Sementara itu, Wang Weidou menyeringai.
“Sekolahmu sial kali ini, ya, Kepala Sekolah Huang?”
Dia melirik ke sekeliling dan bertanya, “Ngomong-ngomong, kenapa Pelatih Zhang dari sekolahmu tidak ada di sini selama dua hari terakhir?”
Ekspresi Kepala Sekolah Huang semakin muram.
“Dia ada urusan pribadi dan harus pergi lebih awal.”
“Ada sesuatu yang janggal ,” pikir Wang Weidou. Namun sebelum ia bisa bertanya lebih lanjut, sorakan setengah hati dari penonton mengalihkan perhatiannya kembali ke dua peserta yang memasuki arena.
Pertandingan berlangsung dengan cepat, dan para pemenang pun ditentukan.
Pria dengan Glide Glider di pundaknya mengumumkan dengan lantang, “Yang lolos ke babak selanjutnya adalah Wang Rui dari SMA Litan Beastmaster, Xu Yixuan dari SMA Shenshui, dan Qiao Sang dari SMA Shenshui!”
“Pertandingan putaran selanjutnya akan dimulai pukul 14.00.”
—
Pada pukul 11:36 pagi, di restoran lantai atas Hotel Shengcheng, senyum Wang Weidou tampak sangat cerah.
“Kalian semua hebat!
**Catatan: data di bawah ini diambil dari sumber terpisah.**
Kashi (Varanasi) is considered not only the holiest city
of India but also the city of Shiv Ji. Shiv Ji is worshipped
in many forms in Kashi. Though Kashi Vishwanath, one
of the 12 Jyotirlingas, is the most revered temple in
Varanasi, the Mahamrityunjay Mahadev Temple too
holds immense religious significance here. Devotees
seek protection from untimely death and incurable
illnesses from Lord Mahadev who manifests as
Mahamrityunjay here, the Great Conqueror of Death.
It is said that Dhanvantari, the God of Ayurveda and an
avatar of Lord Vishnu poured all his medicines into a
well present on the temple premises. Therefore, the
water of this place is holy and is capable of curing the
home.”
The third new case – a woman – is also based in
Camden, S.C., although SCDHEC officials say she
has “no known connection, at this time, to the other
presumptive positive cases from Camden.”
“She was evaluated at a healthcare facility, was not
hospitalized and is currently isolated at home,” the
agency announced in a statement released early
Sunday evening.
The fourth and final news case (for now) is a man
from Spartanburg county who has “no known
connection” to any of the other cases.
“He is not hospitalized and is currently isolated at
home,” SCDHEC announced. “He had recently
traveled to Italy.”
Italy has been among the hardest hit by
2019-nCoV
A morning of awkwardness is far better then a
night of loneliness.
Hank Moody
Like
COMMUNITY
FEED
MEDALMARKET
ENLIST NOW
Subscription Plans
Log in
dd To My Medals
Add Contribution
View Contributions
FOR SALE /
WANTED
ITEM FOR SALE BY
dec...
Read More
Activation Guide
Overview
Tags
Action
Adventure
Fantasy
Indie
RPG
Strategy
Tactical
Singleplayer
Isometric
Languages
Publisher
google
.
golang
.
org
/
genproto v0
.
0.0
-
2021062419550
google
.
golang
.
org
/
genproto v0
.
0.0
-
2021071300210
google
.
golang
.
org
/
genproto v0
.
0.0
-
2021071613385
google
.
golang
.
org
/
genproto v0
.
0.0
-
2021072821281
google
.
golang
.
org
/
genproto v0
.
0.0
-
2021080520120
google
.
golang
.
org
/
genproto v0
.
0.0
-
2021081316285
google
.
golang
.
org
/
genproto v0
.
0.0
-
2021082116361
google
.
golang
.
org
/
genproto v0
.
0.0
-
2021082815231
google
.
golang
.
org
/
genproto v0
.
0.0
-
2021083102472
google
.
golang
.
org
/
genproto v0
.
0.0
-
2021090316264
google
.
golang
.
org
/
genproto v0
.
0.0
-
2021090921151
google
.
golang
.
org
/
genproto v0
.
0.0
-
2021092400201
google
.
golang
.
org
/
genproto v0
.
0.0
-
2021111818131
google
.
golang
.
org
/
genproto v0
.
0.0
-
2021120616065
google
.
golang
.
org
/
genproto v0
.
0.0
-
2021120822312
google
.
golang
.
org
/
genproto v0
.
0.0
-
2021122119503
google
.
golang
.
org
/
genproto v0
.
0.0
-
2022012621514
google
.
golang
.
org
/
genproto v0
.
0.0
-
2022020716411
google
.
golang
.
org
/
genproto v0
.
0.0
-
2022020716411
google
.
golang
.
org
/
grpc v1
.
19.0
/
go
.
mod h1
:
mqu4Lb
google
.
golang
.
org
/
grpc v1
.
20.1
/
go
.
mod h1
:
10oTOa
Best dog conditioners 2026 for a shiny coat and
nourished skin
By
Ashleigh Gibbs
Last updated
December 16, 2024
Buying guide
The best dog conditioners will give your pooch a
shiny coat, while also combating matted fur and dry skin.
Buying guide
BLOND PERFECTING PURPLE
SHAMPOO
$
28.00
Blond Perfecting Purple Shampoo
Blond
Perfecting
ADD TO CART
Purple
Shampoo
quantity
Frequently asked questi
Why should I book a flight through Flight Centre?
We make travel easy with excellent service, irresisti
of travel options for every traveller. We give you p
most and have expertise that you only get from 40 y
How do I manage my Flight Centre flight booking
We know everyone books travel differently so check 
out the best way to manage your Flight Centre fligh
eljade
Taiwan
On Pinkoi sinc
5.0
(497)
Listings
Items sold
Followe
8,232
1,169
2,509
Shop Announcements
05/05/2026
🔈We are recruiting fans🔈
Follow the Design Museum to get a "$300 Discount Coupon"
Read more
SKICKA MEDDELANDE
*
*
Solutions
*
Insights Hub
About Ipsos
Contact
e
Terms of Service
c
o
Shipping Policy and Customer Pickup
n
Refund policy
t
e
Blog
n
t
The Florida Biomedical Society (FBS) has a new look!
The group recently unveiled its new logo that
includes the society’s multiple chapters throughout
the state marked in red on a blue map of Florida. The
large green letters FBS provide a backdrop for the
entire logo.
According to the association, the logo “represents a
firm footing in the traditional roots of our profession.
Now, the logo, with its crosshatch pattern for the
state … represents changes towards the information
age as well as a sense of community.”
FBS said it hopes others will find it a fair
Makanlah dengan baik dan berikan yang terbaik untuk meraih dua posisi teratas!”
Meskipun ia terutama mengarahkan hal ini kepada Xu Yixuan, ia tahu Qiao Sang sudah pasti memenangkan kejuaraan. Namun, posisi kedua yang diraih Xu Yixuan masih belum pasti.
Sun Boyi, menyadari kegembiraan kepala sekolah, dengan tenang menasihati, “Jangan terlalu membebani diri sendiri. Tunjukkan kemampuanmu seperti biasa. Masuk tiga besar sudah cukup untuk mengikuti kompetisi regional.”
Xu Yixuan menyesap air kelapa segarnya dan mengangguk dengan sungguh-sungguh.
“Aku akan berusaha sebaik mungkin!”
Sementara itu, Qiao Sang diam-diam menyetujui makanan tersebut. Enak sekali.
—
Tepat pukul 2 siang, layar virtual menampilkan tiga foto yang berputar sebelum akhirnya berhenti.
Arena itu pun dipenuhi sorak sorai.
“Qiao Sang dari SMA Shenshui dan Wang Rui dari SMA Penguasa Hewan Litan, silakan datang ke arena!”